Contents
Clustered Experiments: Geo Tests, Classrooms, and Independence Violations
How to handle A/B tests where observations aren't independent—geo experiments, marketplace tests, social features, and other settings where users are clustered or connected.
Quick Hits
- •Ignoring clustering makes standard errors too small and p-values too optimistic
- •With 50 geo clusters, you have ~50 independent data points, not 1 million users
- •Cluster-robust standard errors are simple to implement but need 30+ clusters
- •Network effects (social, marketplace) are the hardest—randomization itself may be compromised
TL;DR
Standard A/B testing assumes independent observations: User A's outcome doesn't affect User B's.
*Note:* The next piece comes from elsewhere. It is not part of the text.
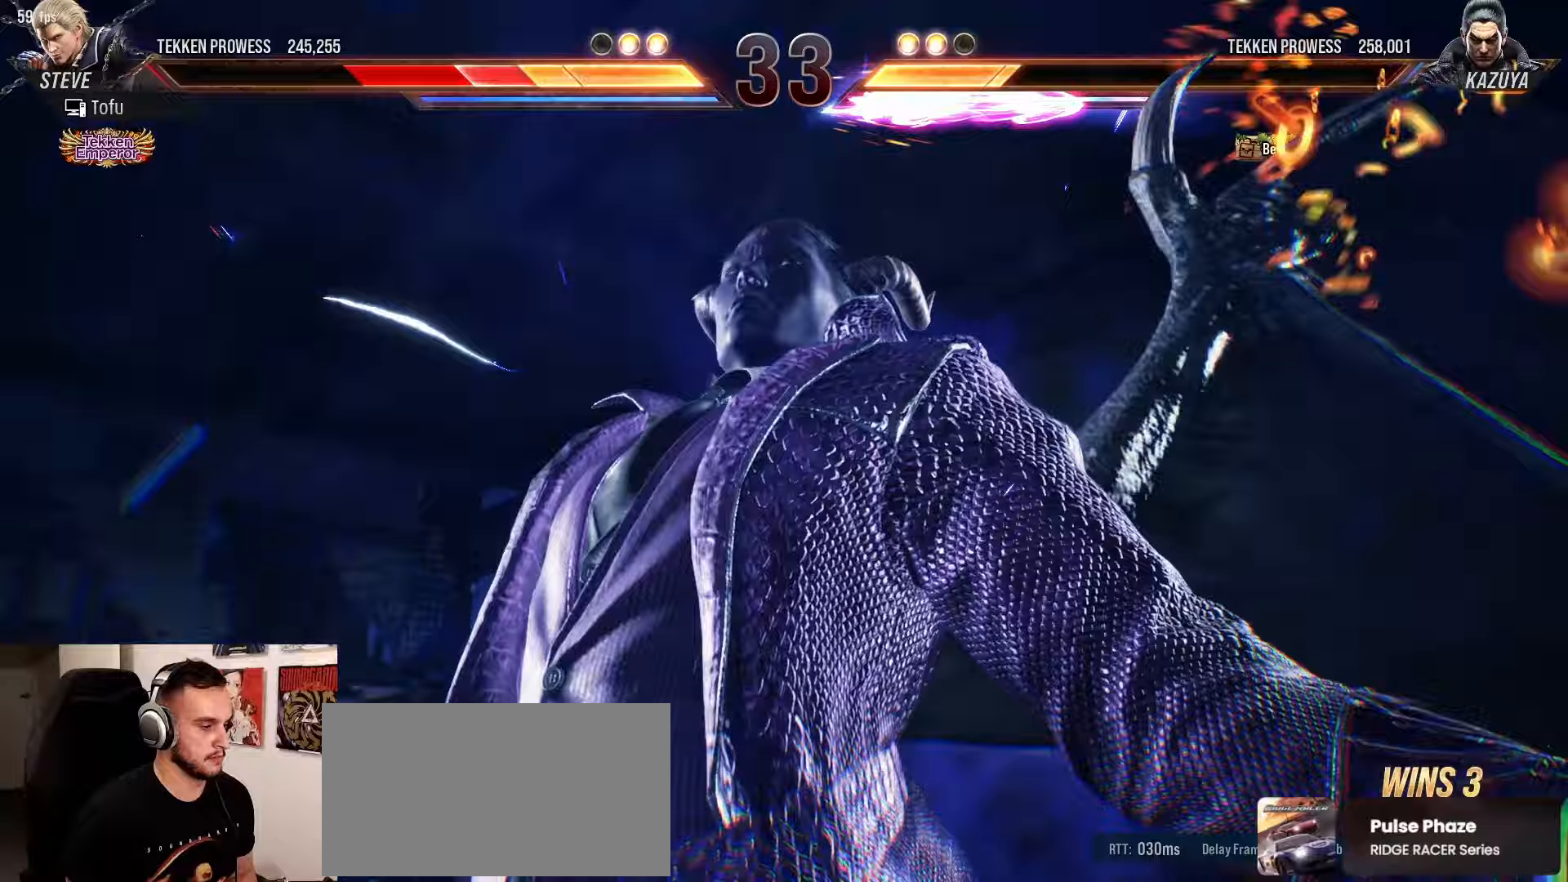
{"buttons": [], "left_stick": "center", "events": []}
This assumption fails in geo experiments, marketplace tests, social features, and many other settings. When observations are clustered or connected, your effective sample size is much smaller than your user count, and ignoring this leads to false positives. Use cluster-robust methods to get valid inference.
Why Independence Matters
The Independence Assumption
Classical hypothesis tests assume observations are independent and identically distributed (IID). This means:
- User A's outcome is statistically unrelated to User B's
- Both are drawn from the same underlying distribution
When true, variance of the sample mean is:
$$Var(\bar{X}) = \frac{\sigma^2}{n}$$
With 100,000 users, you have 100,000 independent data points.
What Happens When Independence Fails
If observations are correlated within clusters, variance is larger than the IID formula predicts:
$$Var(\bar{X}) = \frac{\sigma^2}{n}[1 + (m-1)\rho]$$
Where:
- $m$ = average cluster size
- $\rho$ = intra-cluster correlation (ICC)
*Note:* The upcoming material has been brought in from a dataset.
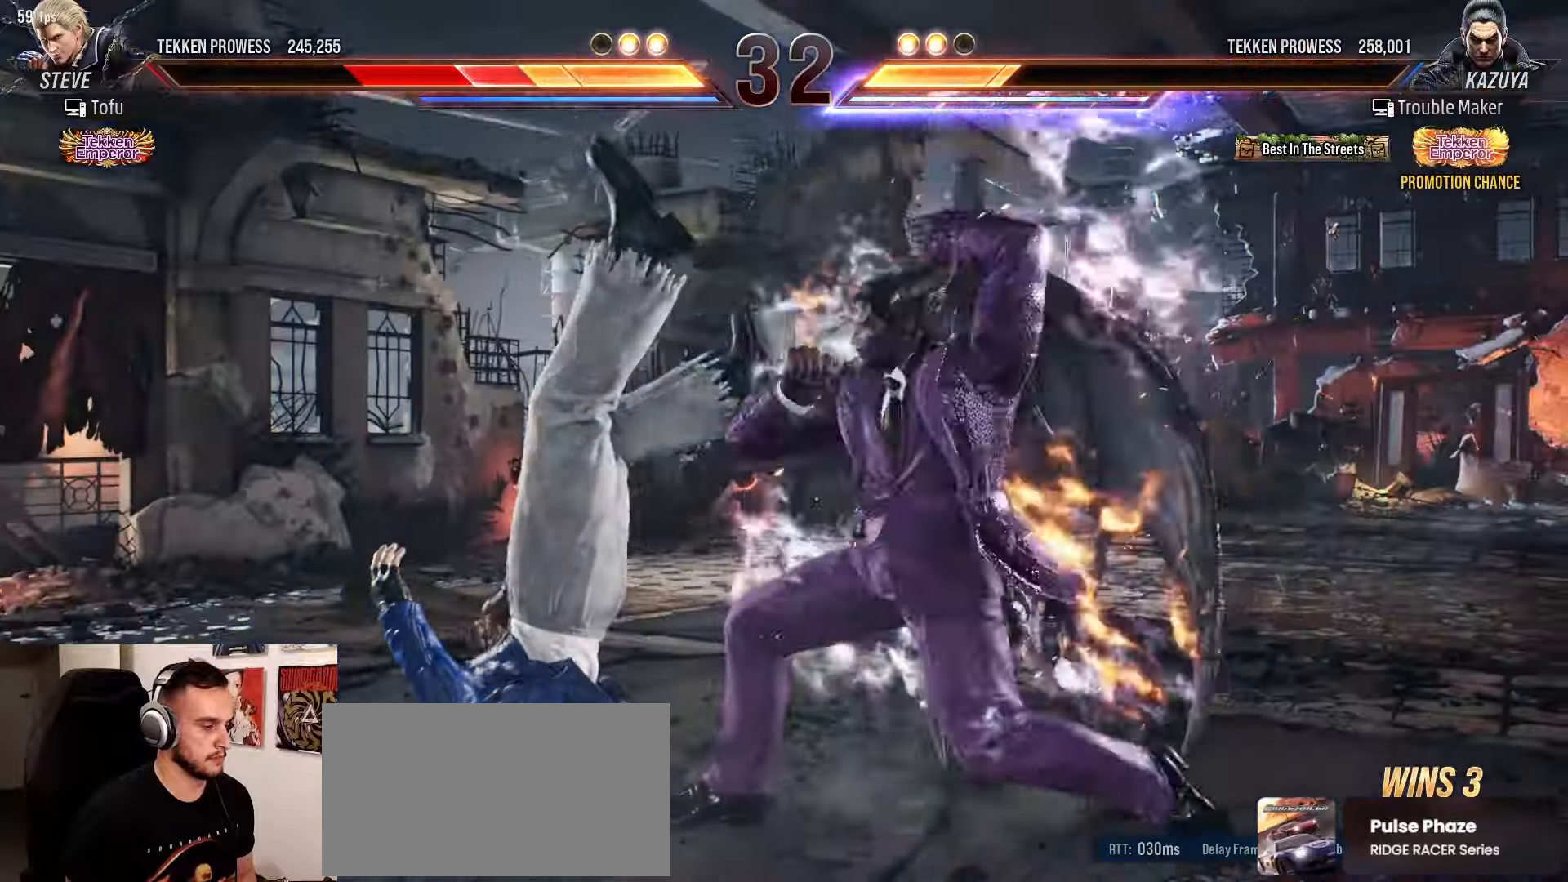
{"buttons": [], "left_stick": "left", "events": [[367, "left_stick", "left"], [433, "left_stick", "center"], [500, "left_stick", "left"]]}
This factor $[1 + (m-1)\rho]$ is the design effect or variance inflation factor.
import numpy as np
def design_effect(cluster_size, icc):
"""Calculate variance inflation due to clustering."""
return 1 + (cluster_size - 1) * icc
# Example: 50 geo clusters, 2000 users each, ICC = 0.01
n_users = 50 * 2000 # 100,000
cluster_size = 2000
icc = 0.01
deff = design_effect(cluster_size, icc)
effective_n = n_users / deff
print(f"Nominal n: {n_users:,}")
print(f"Design effect: {deff:.1f}")
print(f"Effective n: {effective_n:,.0f}")
# Output: Effective n: ~4,975 (not 100,000!)
Even with a tiny ICC of 0.01, effective sample size drops 20-fold.
Common Clustering Scenarios
Geo Experiments
Structure: Treatment assigned at region level (cities, DMAs, countries). All users in a region share treatment.
Why correlated: Users in same region share local events, weather, competitors, advertising exposure.
Cluster count: Often 10-100 regions, far fewer than user count.
Marketplace Experiments
Structure: Testing seller-side changes affects buyer experience, and vice versa.
Why correlated: Buyers compete for listings; sellers compete for buyers. One user's action affects others' outcomes.
Complication: Network structure means clustering isn't clean—everyone affects everyone.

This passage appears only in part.